AIDS 2010: Drug Resistance Linked to Faster Hepatitis B Liver Disease Progression in HIV/HBV Coinfected Patients


HIV/HBV coinfected individuals may be less likely to have hepatitis B virus (HBV) with mutations conferring resistance to lamivudine (3TC; Epivir), but those who do have drug resistance experience faster liver disease progression and are more likely to develop cirrhosis, according to a study from Romania presented last month at the XVIII International AIDS Conference (AIDS 2010) in Vienna.

Over years or decades, chronic hepatitis B can lead to advanced liver disease including cirrhosis and hepatocellular carcinoma (HCC). Research suggests that this progression happens more rapidly in HIV/HBV coinfected people compared with HIV negative individuals, but effective antiretroviral therapy (ART) may slow the process. A number of drugs used in ART -- including lamivudine, emtricitabine (Emtriva), and tenofovir (Viread) -- are active against both HIV and HBV.

Irina Magdalena from Dumitru Ovidius University in Constanta, Romania, and colleagues looked at the long-term evolution of liver disease among coinfected patients receiving combination ART.

The prospective observation cohort study included 72 HIV/HBV coinfected participants who did not show signs of liver disease at baseline. This group was unlike most US and European HIV cohorts in that just over half (54%) were men and the median age was only 29 years. The median CD4 cell count was low, at 230 cells/mm3. About two-thirds were hepatitis B "e" antigen (HBeAg) negative; none had hepatitis C or D.

Participants were followed for a period of 5 years on ART, and all were taking combination regimens containing a ritonavir-boosted protease inhibitor. Clinical and virological data were collected every 3-6 months and ultrasound imaging was done annually to monitor for liver cancer; FibroScan (transient elastometry) was performed during the last year.

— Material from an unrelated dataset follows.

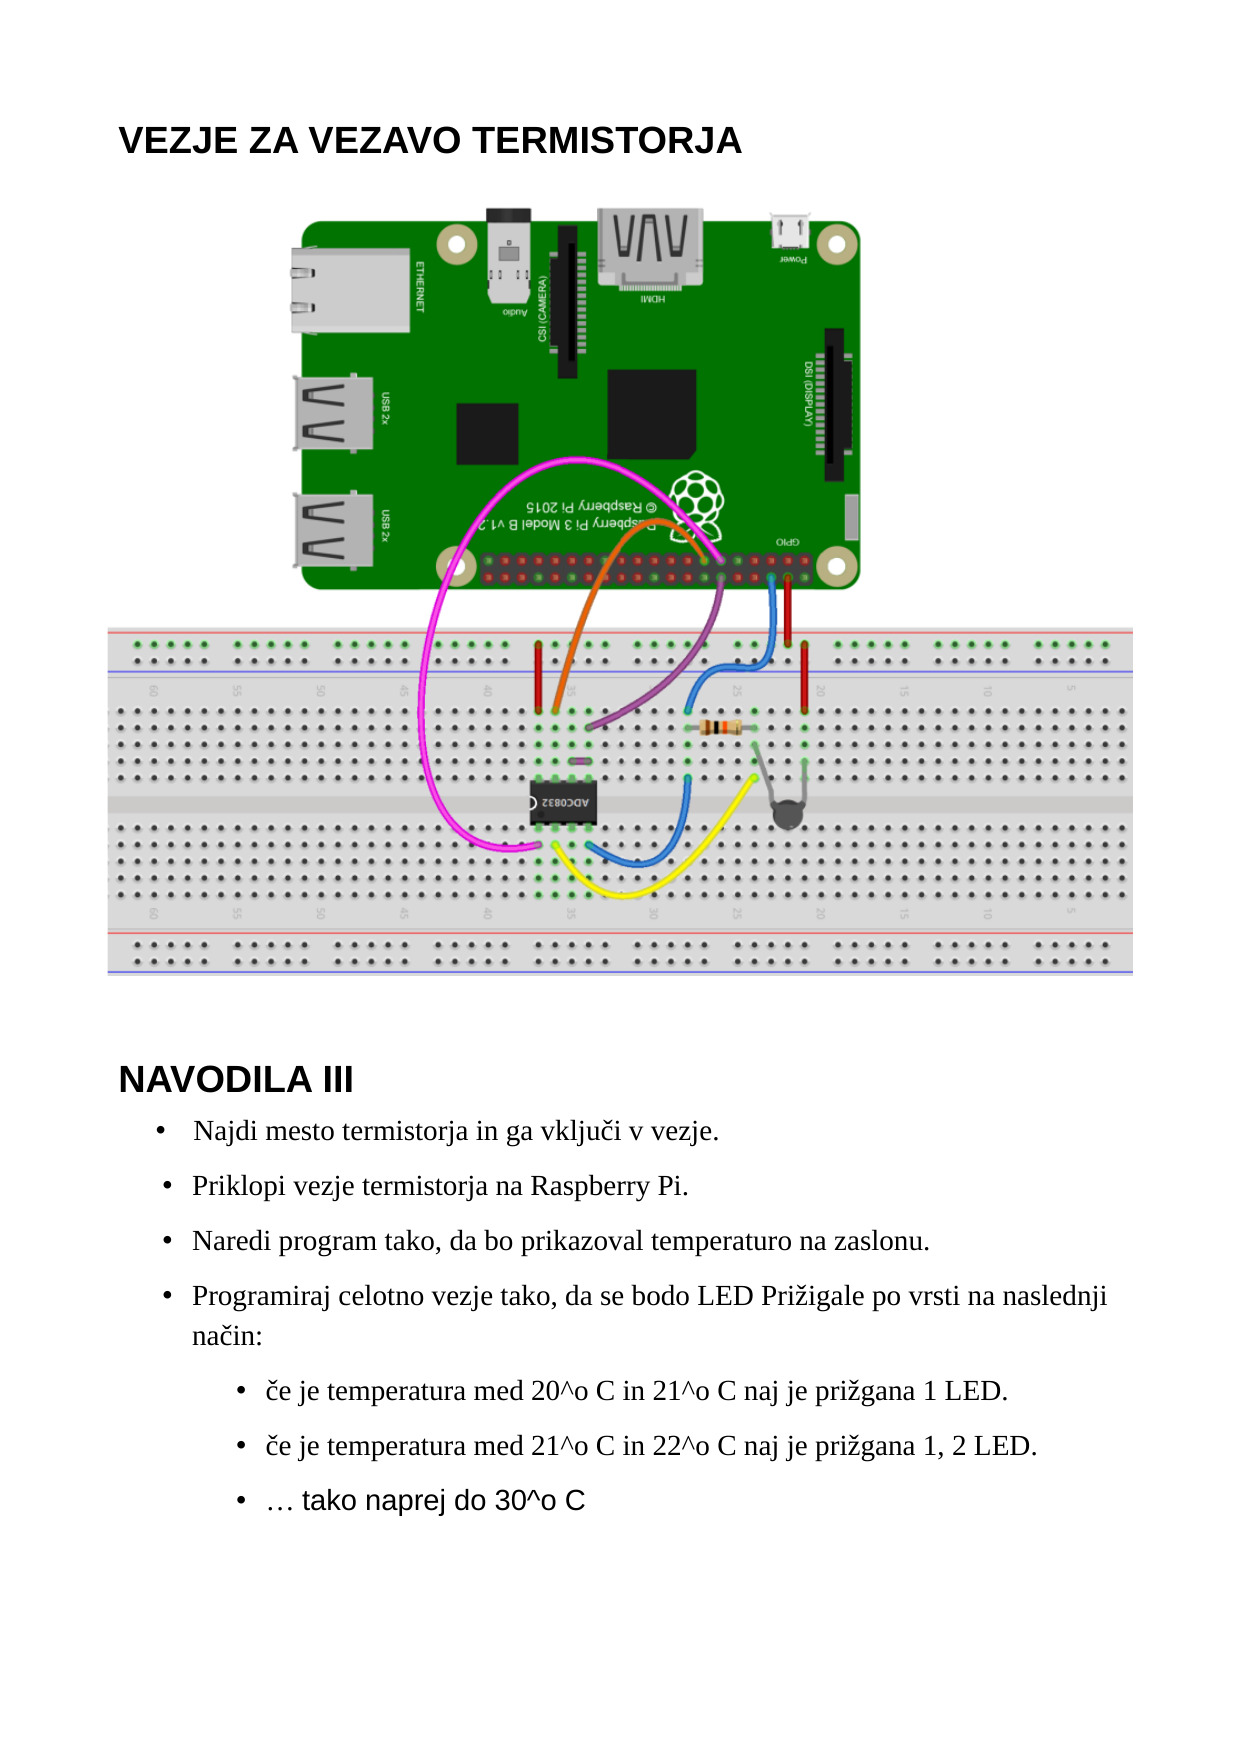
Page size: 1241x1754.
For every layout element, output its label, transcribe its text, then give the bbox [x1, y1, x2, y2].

All patients with detectable serum HBV DNA viral load were tested for HBV drug resistance.


  • While no patients had signs of liver disease at the beginning of the study, 8 of 72 (11%) had advanced disease after 5 years of follow-up:
    • 5 cases of liver cirrhosis;
    • 2 cases of hepatocellular carcinoma;
    • 1 case of fulminant hepatitis.
  • All patients with advanced liver disease had high serum HBV DNA but undetectable HIV.
  • All had lamivudine resistance (mutations M204V, M204I, L180M, L80I).
  • 5 of these 8 patients died.
  • The remaining 64 patients had no signs of active liver disease, with ALT levels normal or < 2 x upper limit of normal and fibrosis stage F0-F1 (absent to mild) according to Fibroscan.
  • Among patients without advanced liver disease, 10 had lamivudine resistance.

Based on these findings, the researchers concluded, "In HIV/HBV coinfected patients treated with HAART, lamivudine resistance is less frequent (25%) than in immunocompetent patients (higher than 60%), but when [it] occurred, [it] was associated with an accelerated course of liver disease, with faster progression to cirrhosis, liver insufficiency and HCC."

"Appropriate monitoring of chronic viral hepatitis B in HIV positive patients include[s] the recognition of lamivudine resistance in every case of detectable HBV DNA level," they recommended.

Ovidius University Constanta, Faculty of Medicine, Constanta, Romania; Clinical Infectious Diseases Hospital, Constanta, Romania.



IM Dumitru, E Dumitru, S Rugina, and others. HBV related complications in HIV positive patients during HAART therapy. XVIII International AIDS Conference (AIDS 2010). Vienna, July 18-23, 2010. Abstract WEPDB204.